Abbas heads the Civil Progress Alliance Pakistan (CPAP).
"We received a call from Samar on Tuesday," his brother Ashar Abbas told The Express Tribune. "He informed us that he has been released."
Ashar said the family had seen and talked to Samar through a video call but were unaware of his current whereabouts. "He told us he is safe and will soon return home."
Earlier, Talib Abbas, a member of CPAP confirmed to The Express Tribune that Samar had safely returned.
However, Rashid Rizvi of the Shia missing persons release committee claimed unidentified persons left a blindfolded Abbas near Karachi's Sohrab Goth. “He returned home himself,” he said. “He is mentally and physically exhausted.”
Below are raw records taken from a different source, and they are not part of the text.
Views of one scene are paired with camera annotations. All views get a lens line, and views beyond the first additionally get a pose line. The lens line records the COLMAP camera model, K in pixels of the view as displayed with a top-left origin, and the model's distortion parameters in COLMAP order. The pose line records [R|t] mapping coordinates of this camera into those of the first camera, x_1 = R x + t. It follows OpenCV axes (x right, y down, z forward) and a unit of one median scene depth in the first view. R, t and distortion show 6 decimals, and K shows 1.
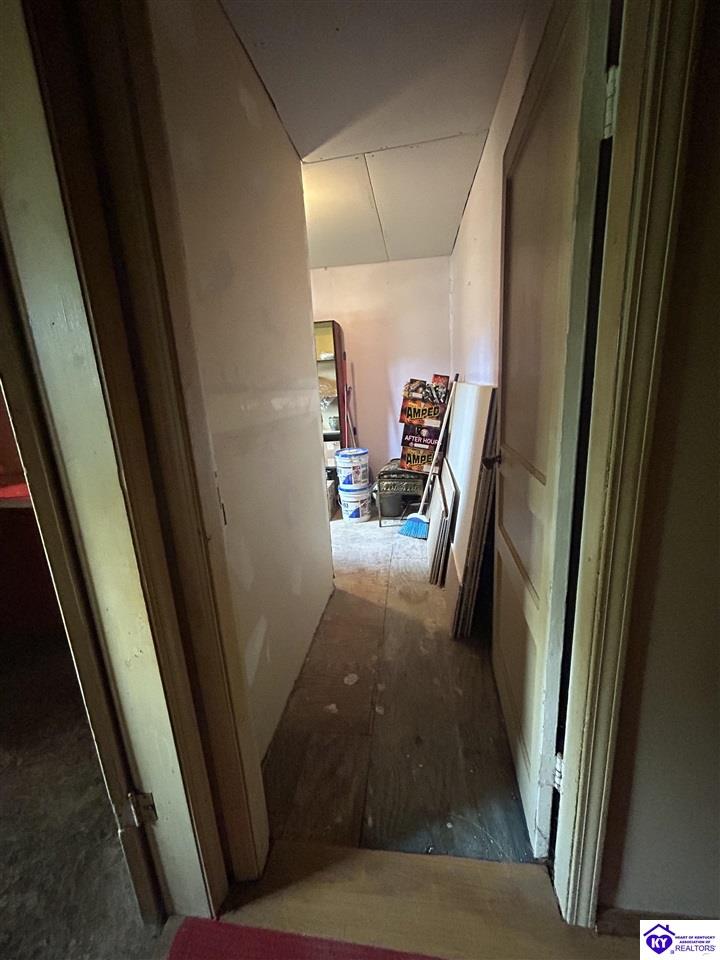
lens RADIAL K [[387.6, 0, 358.0], [0, 387.6, 479.9], [0, 0, 1]] dist [0.000459, -0.000003]
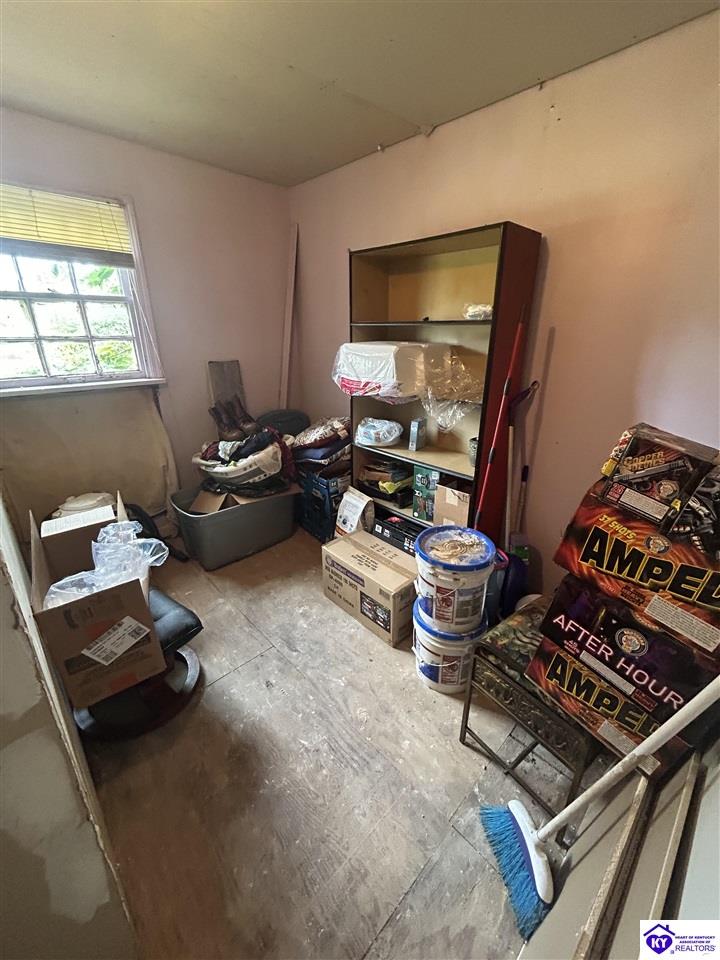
lens RADIAL K [[387.6, 0, 362.0], [0, 387.6, 477.9], [0, 0, 1]] dist [0.000459, -0.000003]
pose [[0.777806, 0.278802, -0.563283, 0.144587], [-0.192936, 0.958871, 0.208187, -0.246630], [0.598158, -0.053252, 0.799607, 0.675661]]
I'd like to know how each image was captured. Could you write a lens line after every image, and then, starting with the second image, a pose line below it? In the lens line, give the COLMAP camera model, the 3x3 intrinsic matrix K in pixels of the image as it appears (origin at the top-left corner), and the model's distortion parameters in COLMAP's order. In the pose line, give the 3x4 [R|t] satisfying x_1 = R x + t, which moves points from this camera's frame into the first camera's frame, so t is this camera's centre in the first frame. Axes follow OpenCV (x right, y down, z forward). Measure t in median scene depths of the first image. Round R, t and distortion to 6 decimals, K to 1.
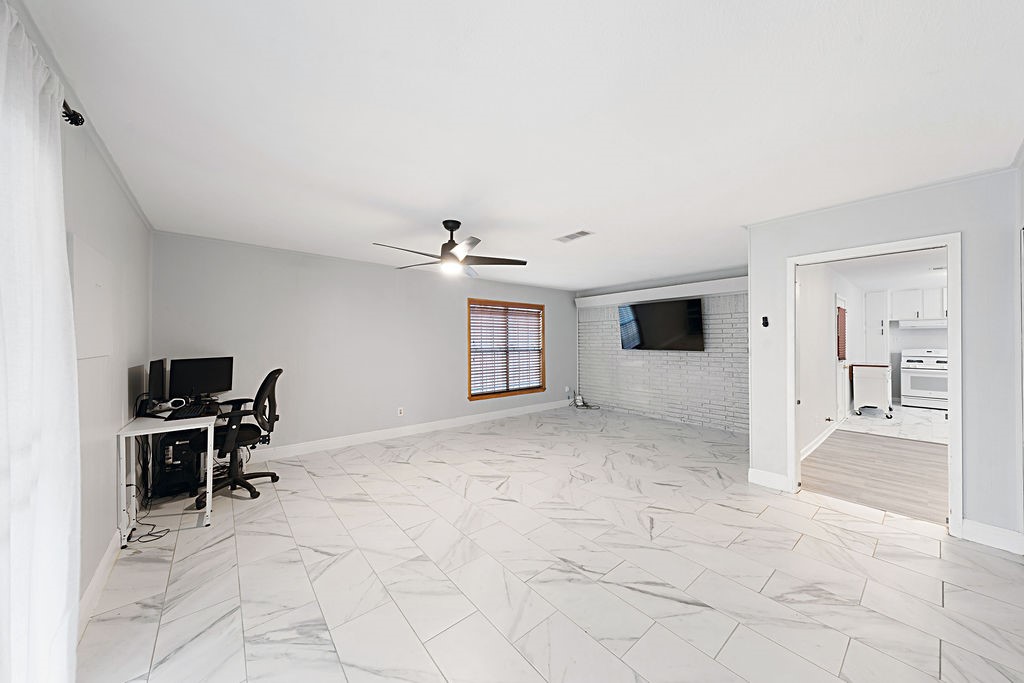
lens RADIAL K [[349.3, 0, 516.5], [0, 349.3, 341.3], [0, 0, 1]] dist [0.008383, -0.002427]
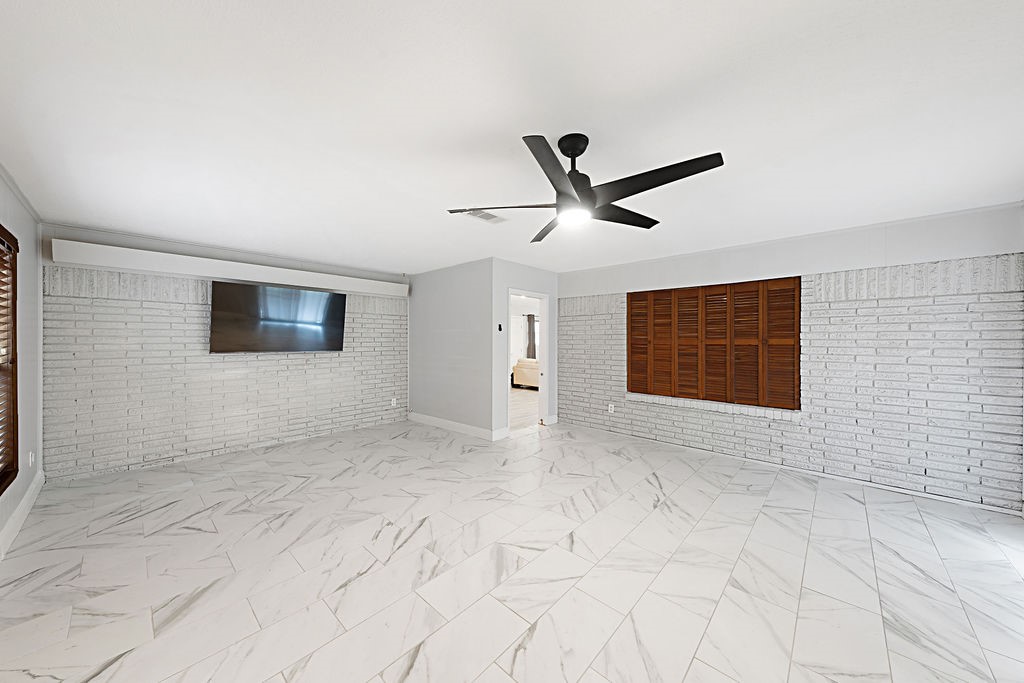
lens RADIAL K [[349.3, 0, 503.7], [0, 349.3, 341.3], [0, 0, 1]] dist [0.008383, -0.002427]
pose [[-0.117225, -0.002172, 0.993103, -0.456394], [-0.001562, 0.999997, 0.002003, -0.000201], [-0.993104, -0.001316, -0.117228, 0.709267]]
But Ashar rejected these claims.
A Karachi native, Abbas went missing under mysterious circumstances from Islamabad when a wave of ‘disappearances’ of social media activists hit Pakistan with Waqas Goraya and Asim Saeed disappearing from Lahore on January 4; Salman Haider vanishing from the capital on January 6 and Ahmed Raza Naseer disappearing from Sheikhupura on January 7.
While, Goraya, Saeed, Naseer and Haider returned home safely by the end of the month, Abbas remained missing for more than a year.
Following Abbas’s disappearance, his brother-in-law had revealed that Abbas had been in touch with his family until the night of January 6 last year before his phone was switched off.
He said one of Abbas' acquaintances, who was with him in Islamabad told the family that the activist left his place, saying he would come soon after completing some work.
Subsequently, police had registered a case of kidnapping but officials remained tight-lipped over the matter since.